While Cox and others have gathered $4.7 million in donations to hopefully overturn the so-called gas tax, opponents have raised nearly $33 million.

California’s record 19 million registered voters will also decide two disputes within the medical industry: Proposition 8 would limit profits for dialysis clinics while Proposition 11 gives ambulance companies the ability to require crews to answer calls during meal breaks.

Propped by hefty contributions from impacted businesses and unions, donors have committed over $141 million to the propositions’ yes and no campaigns.

Fundraising is certainly critical to passing ballot measures in California, but it’s typically much easier to defeat a measure than pass one.

According to state data, of the 376 qualified initiatives since 1912, just 35 percent got the OK from voters. Of the 1,996 initiatives cleared for circulation, 75 percent didn’t even make it to the ballot.

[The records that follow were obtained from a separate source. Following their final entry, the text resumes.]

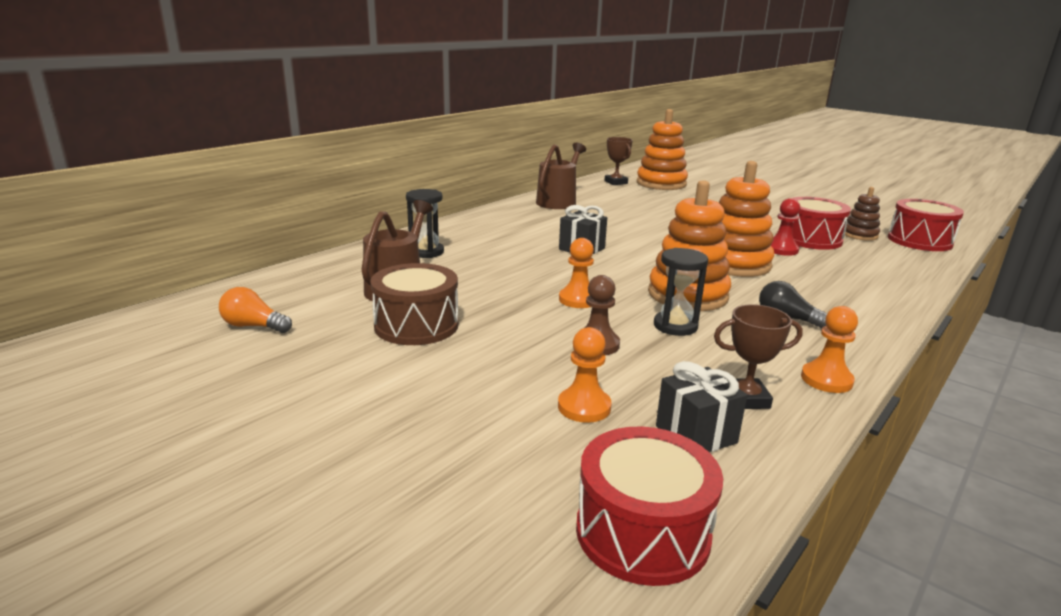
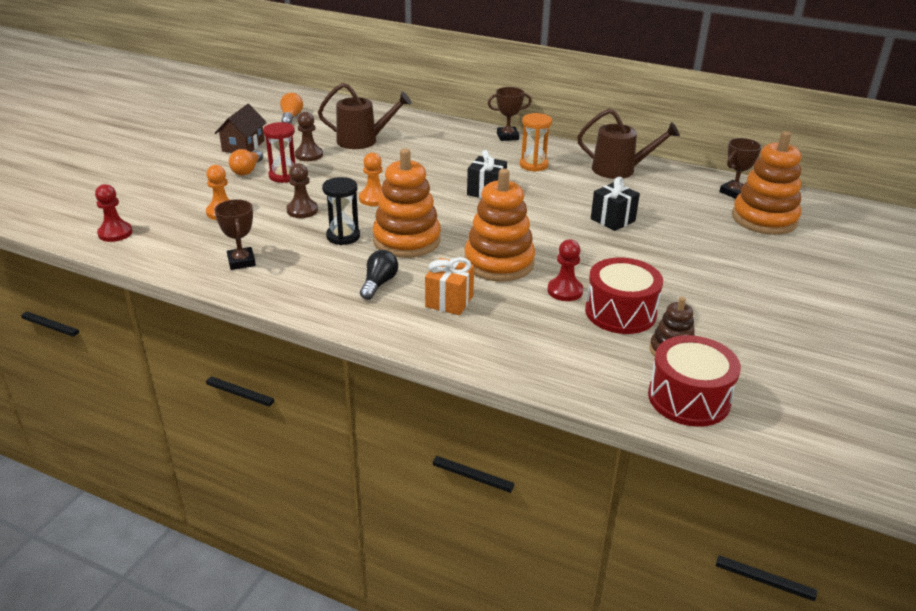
camera: 75 degrees right, 10 degrees up
brown drum [371,263,459,345] -> brown pawn [295,112,323,161]
black hourglass [406,189,444,258] -> none
red drum [576,426,723,586] -> red pawn [95,184,132,242]
black gift [656,361,747,452] -> black gift moved to [591,177,640,231]
orange pawn [801,306,858,393] -> none
none -> brown house [215,104,267,153]
none -> orange light bulb [229,149,263,175]
none -> red hourglass [263,122,295,183]
none -> orange gift [425,257,474,315]
none -> brown trophy [488,87,532,141]
none -> orange hourglass [520,113,552,172]

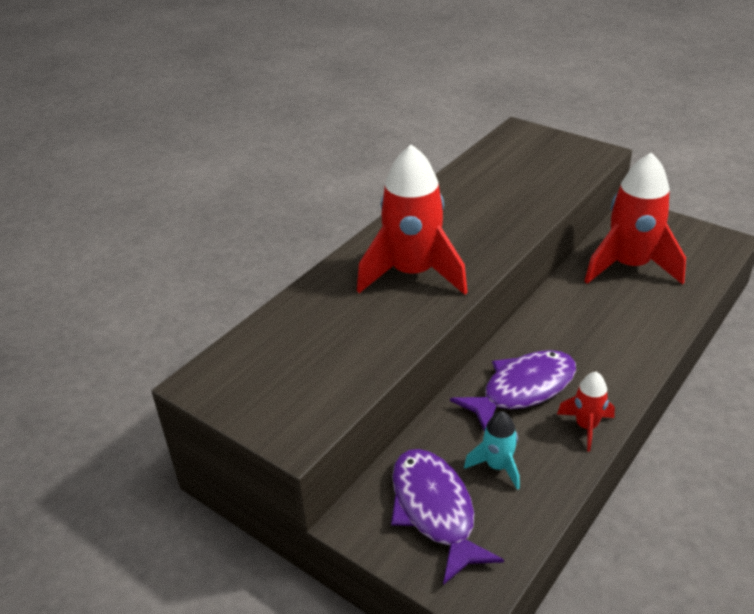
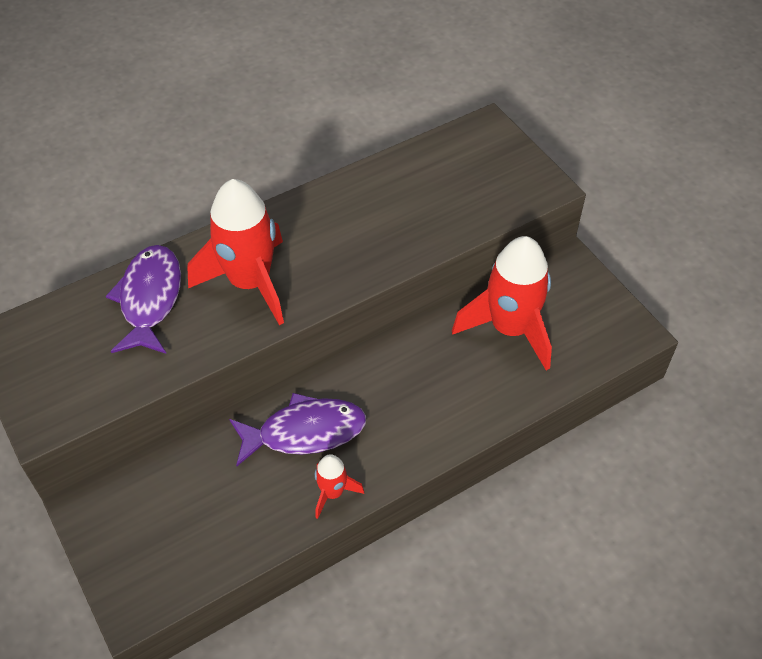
camera: 20 degrees right, 15 degrees up
purple fish [391,449,504,585] -> purple fish moved to [106,245,181,354]
turquoise rocket [464,411,520,490] -> none

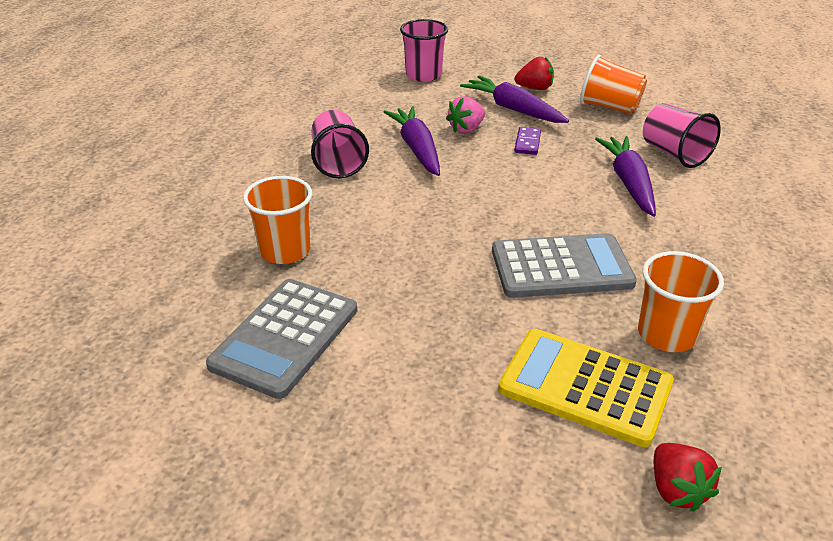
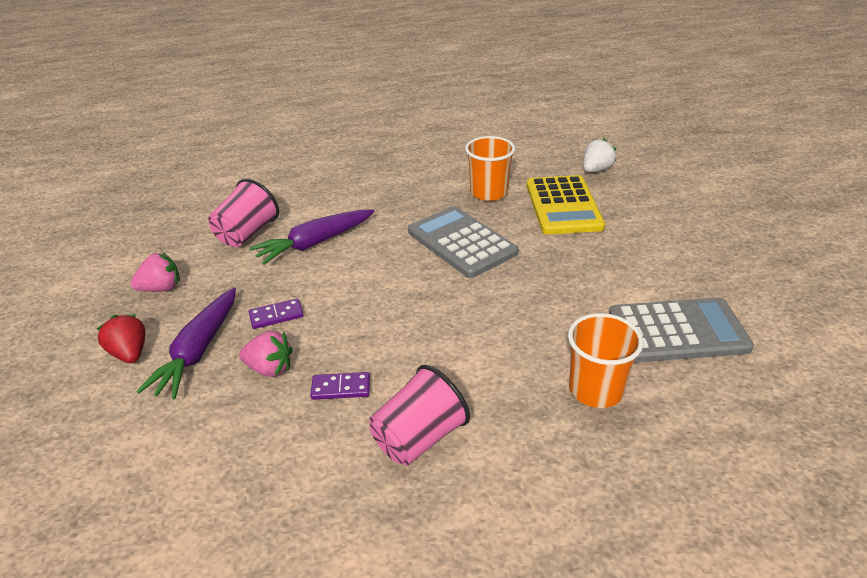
camera: 120 degrees left, 0 degrees up
purple carrot [384,106,440,176] -> purple domino [310,372,370,400]
pink cup [400,19,448,82] -> none
orange cup [580,55,647,114] -> pink strawberry [131,252,180,292]
red strawberry [654,443,722,512] -> white strawberry [583,138,616,172]

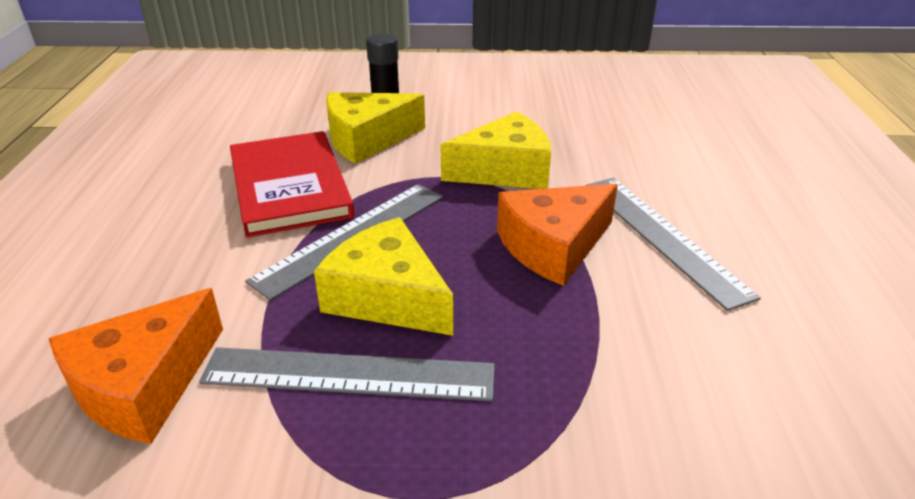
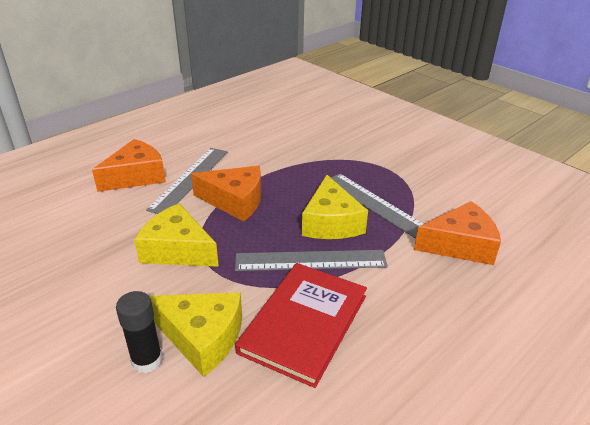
camera: 135 degrees left, 0 degrees up
none -> orange cheese [92,139,166,192]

California’s system, also called direct legislation, often creates cluttered and massive ballots. Voters faced 29 propositions in November 1988 and 28 just two years later. There are 11 qualified measures on the current ballot.

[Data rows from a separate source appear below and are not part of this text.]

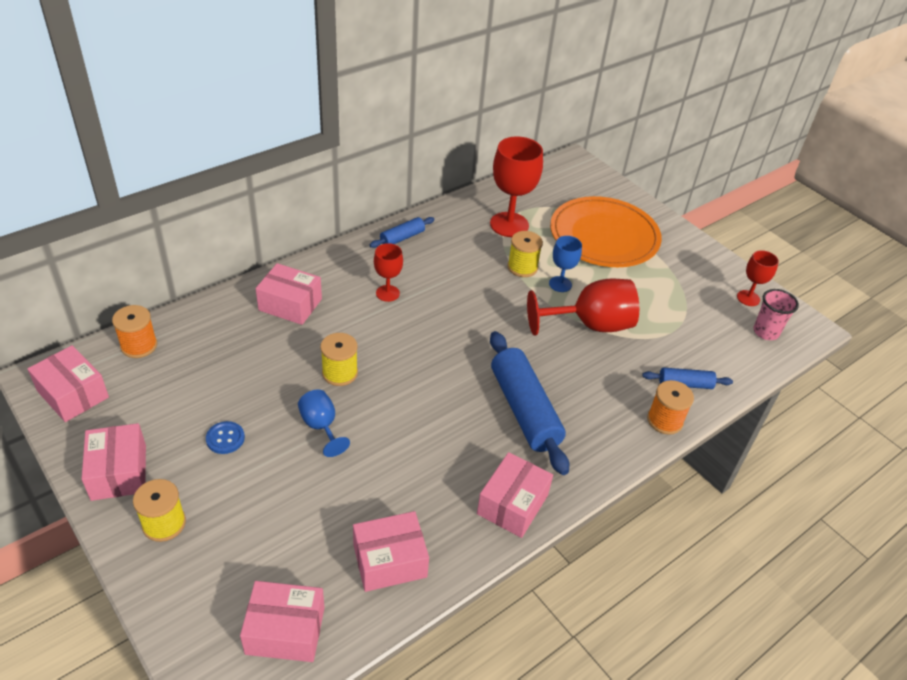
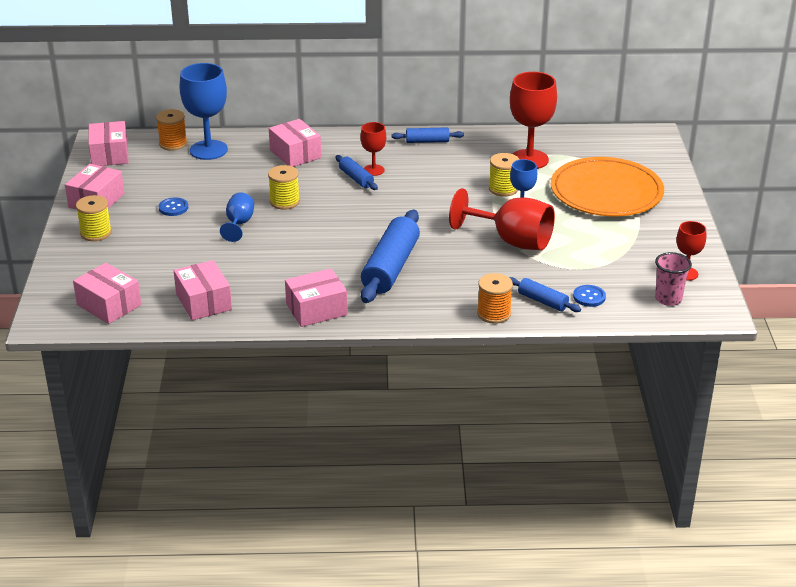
camera: 40 degrees right, 10 degrees down
pink box [353,511,429,592] -> pink box turned 45 degrees clockwise [174,260,232,320]
none -> blue goblet [180,63,228,160]
none -> blue rolling pin [335,155,378,190]
none -> blue button [573,285,606,307]

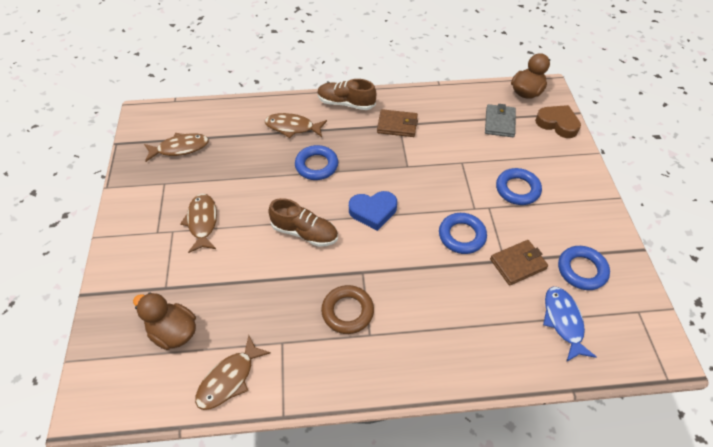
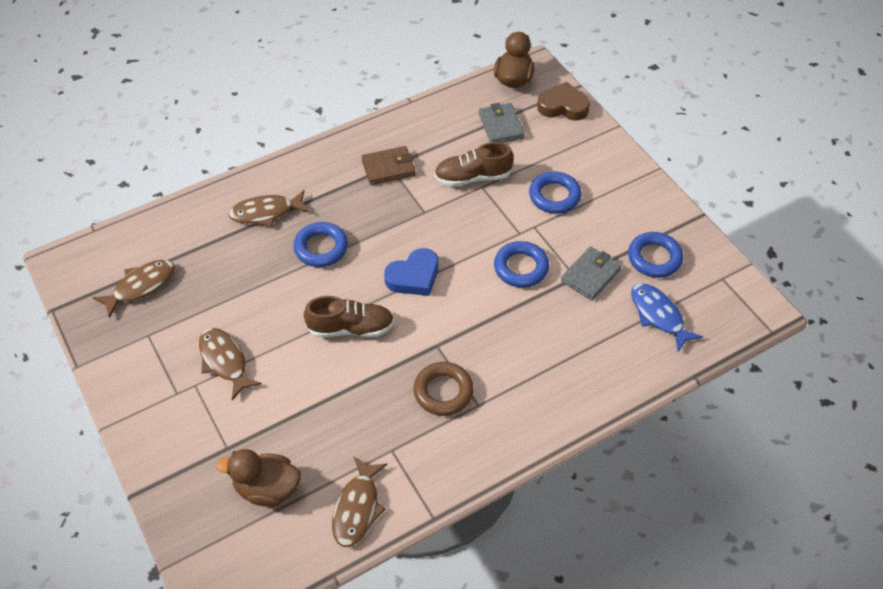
camera: 25 degrees left, 0 degrees up
brown shoe [317,79,376,110] -> brown shoe moved to [434,142,513,186]
brown wallet [490,240,548,286] -> grey wallet [561,246,622,301]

The passage of a property tax initiative in 1978 is widely credited for spawning the upswing in ballot measures. Proposition 13 passed easily and set both commercial and residential property taxes at 1 percent of assessed value, along with a requirement that all future statewide tax increases pass both legislative houses by two-thirds majorities.

Historian Robert Cherny, professor emeritus at California State University, San Francisco, summed up Proposition 13’s impact.

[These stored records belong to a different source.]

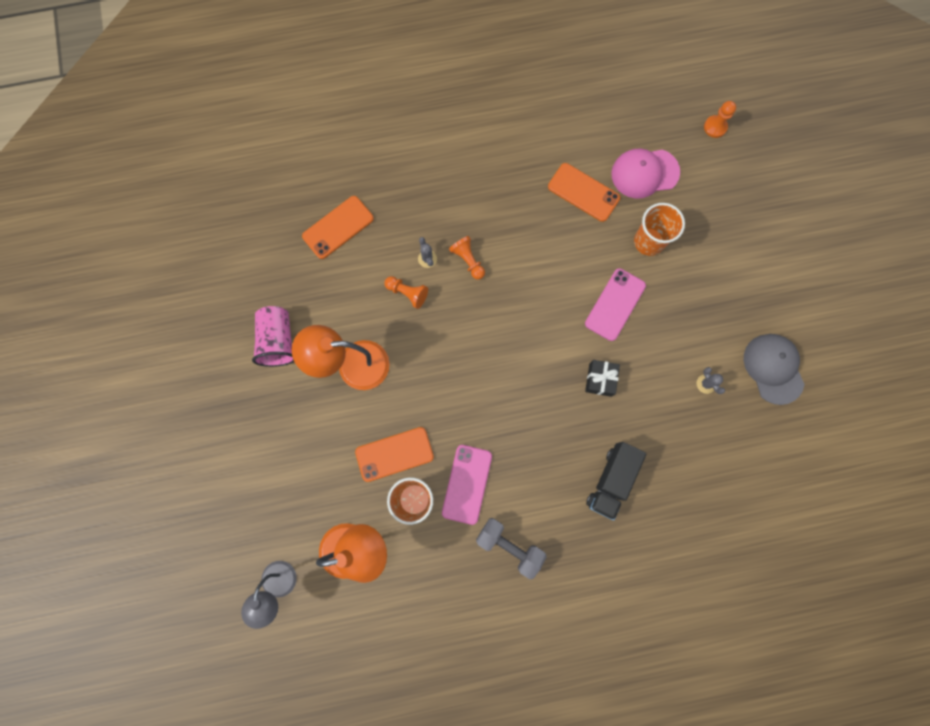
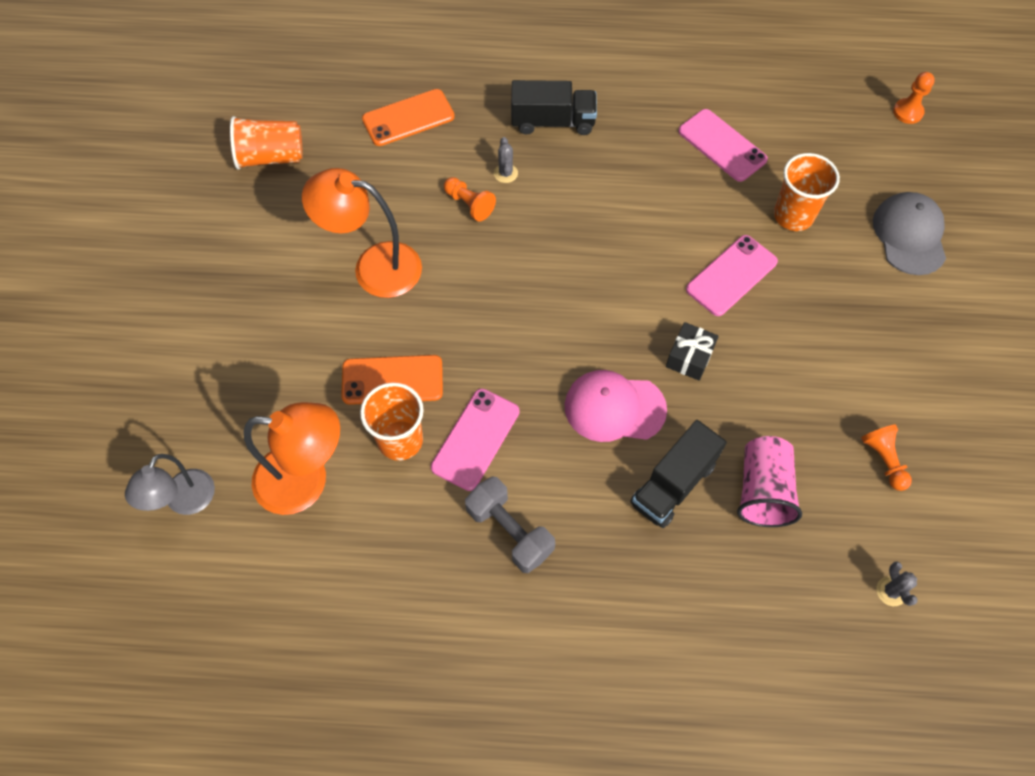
camera: 15 degrees right, 15 degrees down
pink cup [252,306,294,367] -> pink cup moved to [737,436,802,527]
orange pawn [449,236,485,280] -> orange pawn moved to [861,424,912,491]
orange phone [548,163,620,222] -> pink phone [678,109,768,182]
pink cap [611,149,680,199] -> pink cap moved to [565,370,667,442]
grey cactus [697,367,725,394] -> grey cactus moved to [876,561,918,606]
grey cap [744,334,805,405] -> grey cap moved to [873,192,946,275]
none -> orange cup [230,116,303,170]
none -> black truck [511,80,597,135]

“The sharp increase in the use of direct democracy in the late 20th century led many political observers to refer to ‘government by initiative’ – that is, well-organized interest groups that seek to bypass the Legislature and secure favorable public policy by hiring agents to solicit the necessary signatures to get a proposal on the ballot and then spending lavishly on political advertising to gain a majority of the votes on election day,” Cherny said in an article titled “Direct Democracy and Legislative Dysfunction: California Politics Since 1978.”

Similar to Cox this year, politicians have regularly contributed to the jumbled ballots Californians have grown accustomed to.

With visions of the U.S. presidency, Republican Gov. Pete Wilson tried to boost turnout while running for re-election in 1994 by backing a ballot measure to eliminate social services for undocumented immigrants, Proposition 187. Wilson hoped to sway Democratic voters concerned with immigration in the gubernatorial election.

While Proposition 187 passed by a large margin, federal courts blocked most of its provisions. And the initiative’s lasting legacy is that it shifted large numbers of Latino and minority voters away from the Republican Party. Wilson’s tactic did little to boost his popularity as he eventually dropped out of the 1996 Republican presidential primary.

Current Democratic Gov. Jerry Brown in 2016 also used direct democracy to install sweeping criminal justice reforms. Voters overwhelmingly approved Brown’s Proposition 57, which promised to “stop the revolving door of crime” by making thousands of nonviolent inmates eligible for early parole. During the campaign, Brown said he would do “whatever it takes” to pass the measure and he and the California Democratic Party donated millions to the yes campaign.

Critics argue that California’s direct democracy could be improved, but changes have been hard to come by.

This year, Gov. Brown vetoed a bill that would have banned per-signature payments and instead pay signature-gathers by the hour. Brown said barring per-signature payment method will “drive up the cost of circulating ballot measures, thereby further favoring the wealthiest interests.”

Other proposed tweaks to the system include a wholesale ban of paid signature-gatherers, increasing the threshold to qualify initiatives and giving the Legislature oversight over qualified measures.

Gendzel says it “would probably kill Johnson” if he was around to witness the 2018 version of California’s direct democracy.

“It’s too simple for paid signature-gathers, who are like bounty hunters in the paid-signature jungle, to misrepresent the measures that they are thumping in an effort to increase their own compensation,” Gendzel said.